How to complete this task: In the listing that follows, determine how many lines include the word "vefa". Respond with that number alone.

Dataset excerpts:
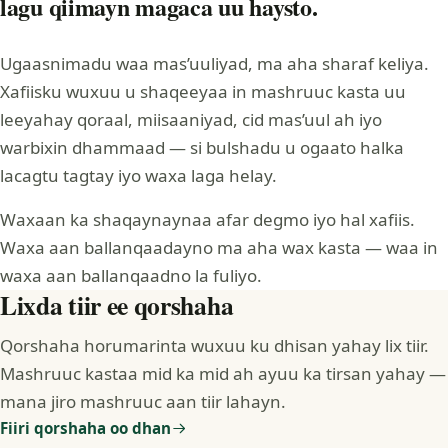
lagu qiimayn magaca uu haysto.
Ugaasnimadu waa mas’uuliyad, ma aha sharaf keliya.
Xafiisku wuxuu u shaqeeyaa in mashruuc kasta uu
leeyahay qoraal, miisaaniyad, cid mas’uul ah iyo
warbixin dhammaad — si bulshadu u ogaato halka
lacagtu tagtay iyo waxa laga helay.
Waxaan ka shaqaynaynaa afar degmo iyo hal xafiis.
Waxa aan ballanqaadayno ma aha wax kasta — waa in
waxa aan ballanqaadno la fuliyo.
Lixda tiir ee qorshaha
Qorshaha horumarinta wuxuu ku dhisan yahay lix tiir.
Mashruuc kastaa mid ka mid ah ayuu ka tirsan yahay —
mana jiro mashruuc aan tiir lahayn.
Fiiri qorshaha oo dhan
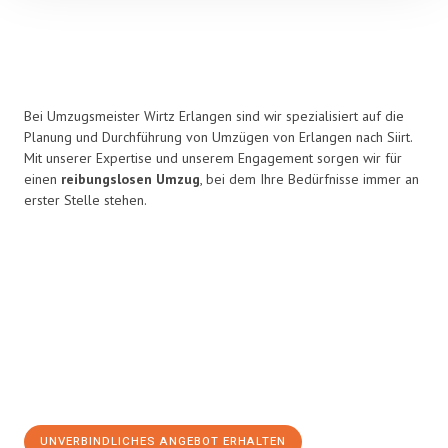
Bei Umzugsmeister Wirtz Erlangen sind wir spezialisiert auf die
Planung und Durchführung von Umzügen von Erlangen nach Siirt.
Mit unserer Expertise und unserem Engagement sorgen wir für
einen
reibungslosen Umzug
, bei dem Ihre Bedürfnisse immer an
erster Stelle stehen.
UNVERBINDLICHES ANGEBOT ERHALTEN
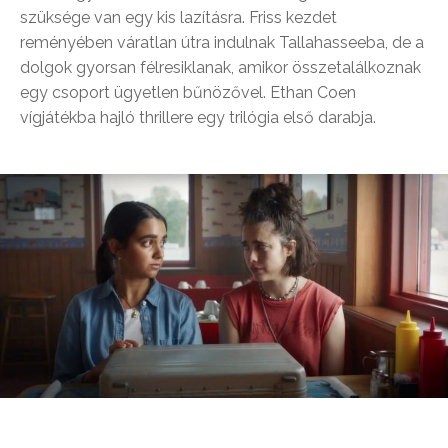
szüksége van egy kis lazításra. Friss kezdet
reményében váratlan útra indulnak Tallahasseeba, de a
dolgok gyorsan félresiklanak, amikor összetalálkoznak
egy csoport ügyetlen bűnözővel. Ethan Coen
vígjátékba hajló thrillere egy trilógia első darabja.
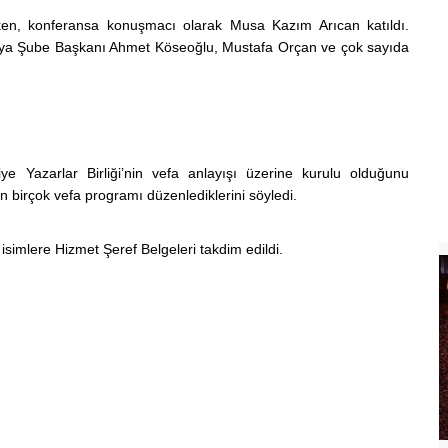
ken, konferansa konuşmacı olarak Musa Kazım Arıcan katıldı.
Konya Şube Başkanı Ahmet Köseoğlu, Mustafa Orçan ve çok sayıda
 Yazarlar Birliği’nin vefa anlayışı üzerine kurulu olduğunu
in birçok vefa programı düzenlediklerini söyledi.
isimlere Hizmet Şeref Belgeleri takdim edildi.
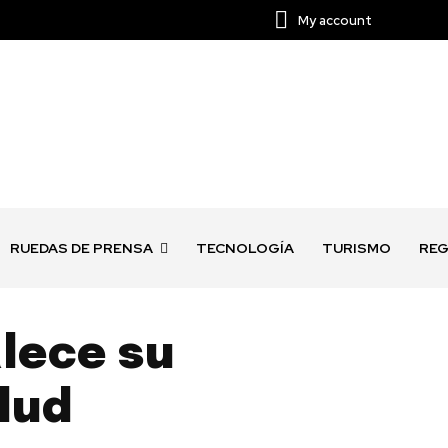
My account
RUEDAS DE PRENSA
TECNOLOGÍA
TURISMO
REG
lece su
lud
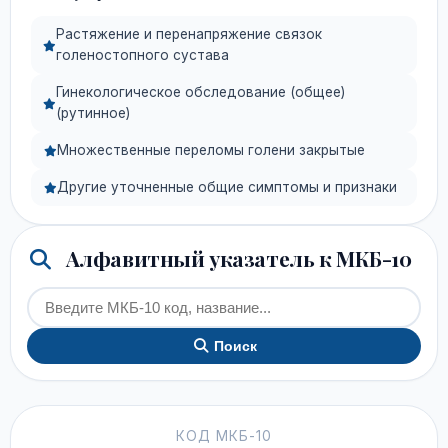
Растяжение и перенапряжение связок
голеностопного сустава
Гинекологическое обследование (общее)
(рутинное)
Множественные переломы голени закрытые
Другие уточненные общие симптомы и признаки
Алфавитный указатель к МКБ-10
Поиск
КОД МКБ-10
==
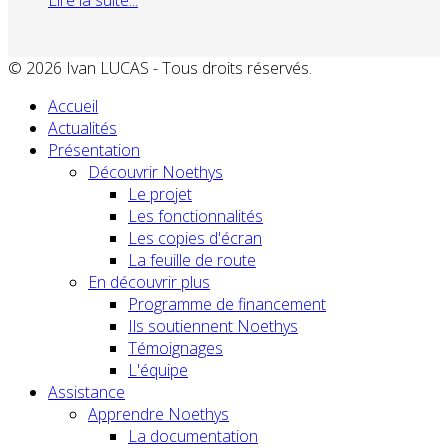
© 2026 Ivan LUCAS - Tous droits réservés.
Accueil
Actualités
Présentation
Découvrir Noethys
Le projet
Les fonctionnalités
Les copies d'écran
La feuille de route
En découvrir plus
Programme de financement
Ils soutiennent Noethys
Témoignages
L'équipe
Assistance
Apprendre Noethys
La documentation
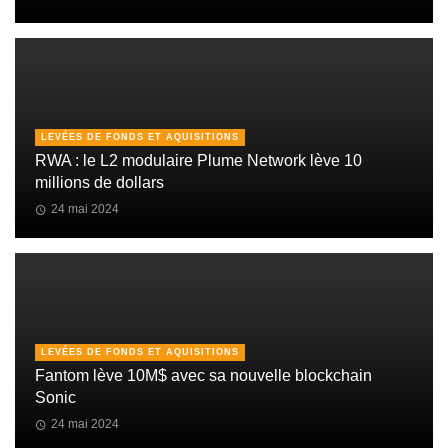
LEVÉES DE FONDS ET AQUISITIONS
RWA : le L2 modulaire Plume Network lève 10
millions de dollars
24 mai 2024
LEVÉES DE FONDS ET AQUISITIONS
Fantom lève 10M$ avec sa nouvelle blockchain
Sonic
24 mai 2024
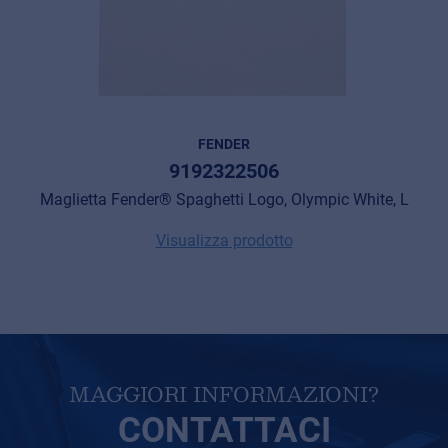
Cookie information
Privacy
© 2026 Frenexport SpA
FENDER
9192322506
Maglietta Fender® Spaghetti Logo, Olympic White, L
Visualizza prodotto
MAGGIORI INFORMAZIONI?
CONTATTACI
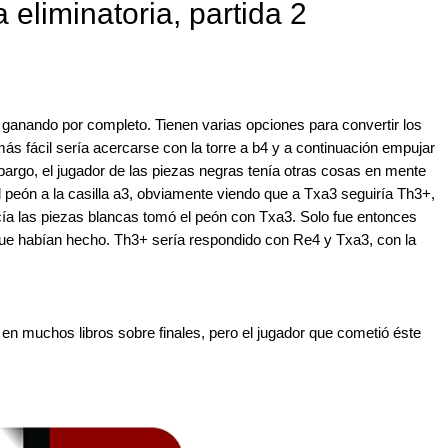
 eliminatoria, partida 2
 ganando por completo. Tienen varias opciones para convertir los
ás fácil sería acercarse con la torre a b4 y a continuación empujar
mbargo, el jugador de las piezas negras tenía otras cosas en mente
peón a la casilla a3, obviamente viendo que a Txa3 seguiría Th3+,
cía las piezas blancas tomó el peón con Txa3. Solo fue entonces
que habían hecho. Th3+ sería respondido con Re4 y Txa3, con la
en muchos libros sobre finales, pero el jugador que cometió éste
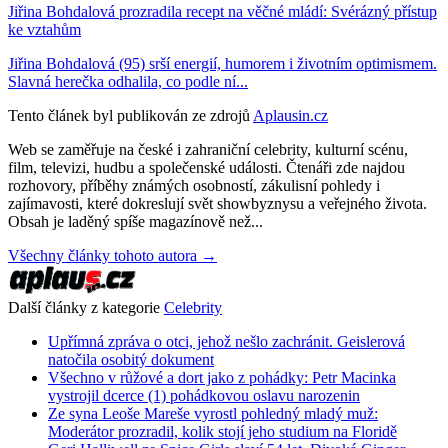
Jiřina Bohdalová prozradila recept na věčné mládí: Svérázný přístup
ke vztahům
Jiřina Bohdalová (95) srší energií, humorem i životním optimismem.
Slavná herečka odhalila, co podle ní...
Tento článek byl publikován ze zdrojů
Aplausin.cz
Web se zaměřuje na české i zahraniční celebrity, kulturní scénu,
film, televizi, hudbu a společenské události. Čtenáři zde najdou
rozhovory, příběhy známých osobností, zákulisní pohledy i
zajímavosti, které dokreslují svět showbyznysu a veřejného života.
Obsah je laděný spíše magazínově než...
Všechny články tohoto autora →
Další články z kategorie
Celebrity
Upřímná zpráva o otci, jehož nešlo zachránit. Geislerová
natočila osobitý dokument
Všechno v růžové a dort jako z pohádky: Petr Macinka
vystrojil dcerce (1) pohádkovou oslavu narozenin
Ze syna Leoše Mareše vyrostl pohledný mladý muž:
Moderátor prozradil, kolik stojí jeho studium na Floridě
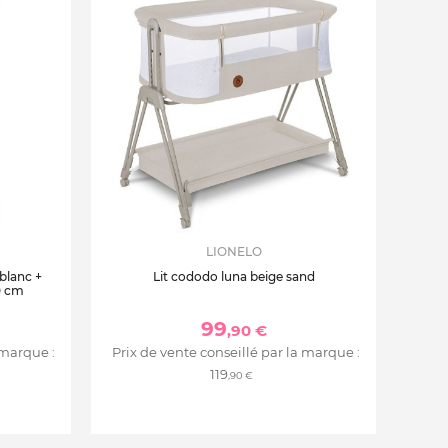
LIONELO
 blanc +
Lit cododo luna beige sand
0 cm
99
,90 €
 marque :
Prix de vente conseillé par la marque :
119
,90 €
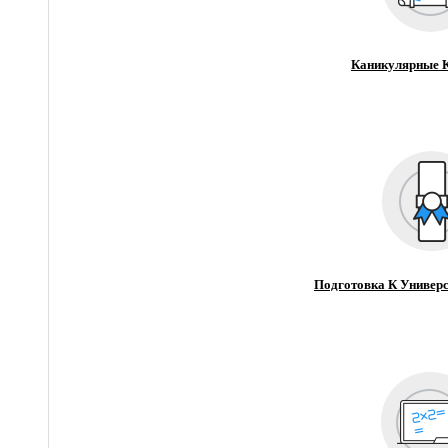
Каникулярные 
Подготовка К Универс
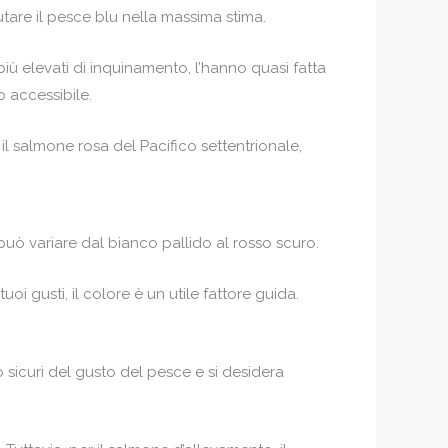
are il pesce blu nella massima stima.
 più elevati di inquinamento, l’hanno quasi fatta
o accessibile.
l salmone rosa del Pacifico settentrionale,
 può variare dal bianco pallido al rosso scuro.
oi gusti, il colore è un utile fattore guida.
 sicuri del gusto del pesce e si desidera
==
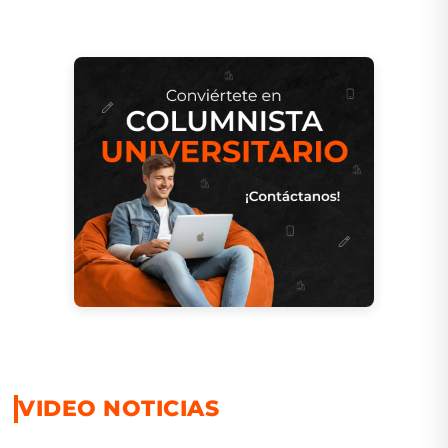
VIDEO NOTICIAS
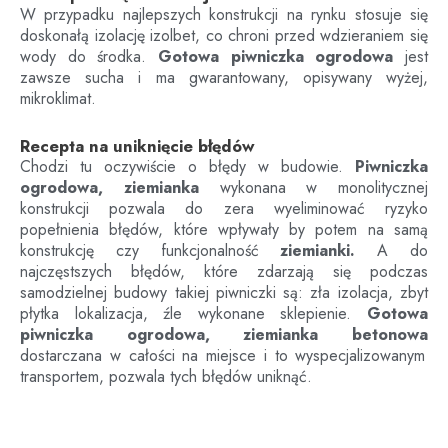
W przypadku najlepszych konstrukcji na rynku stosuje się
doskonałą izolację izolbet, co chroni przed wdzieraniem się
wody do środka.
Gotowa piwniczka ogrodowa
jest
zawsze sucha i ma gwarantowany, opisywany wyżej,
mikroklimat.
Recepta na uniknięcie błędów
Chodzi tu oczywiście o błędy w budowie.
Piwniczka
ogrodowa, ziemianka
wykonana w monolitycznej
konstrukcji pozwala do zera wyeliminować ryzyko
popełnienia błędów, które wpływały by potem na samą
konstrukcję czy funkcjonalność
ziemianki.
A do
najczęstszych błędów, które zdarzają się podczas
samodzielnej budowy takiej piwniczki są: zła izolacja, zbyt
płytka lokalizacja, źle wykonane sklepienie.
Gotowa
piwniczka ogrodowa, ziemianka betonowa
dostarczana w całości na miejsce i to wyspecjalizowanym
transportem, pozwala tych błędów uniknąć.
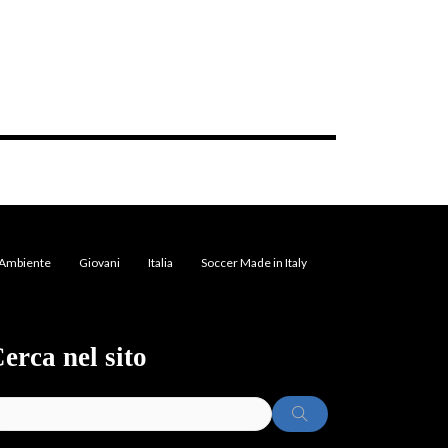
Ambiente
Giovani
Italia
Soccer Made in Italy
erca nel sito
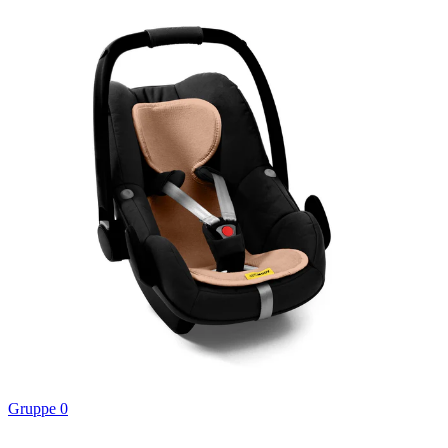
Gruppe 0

Solution to this exercise: 2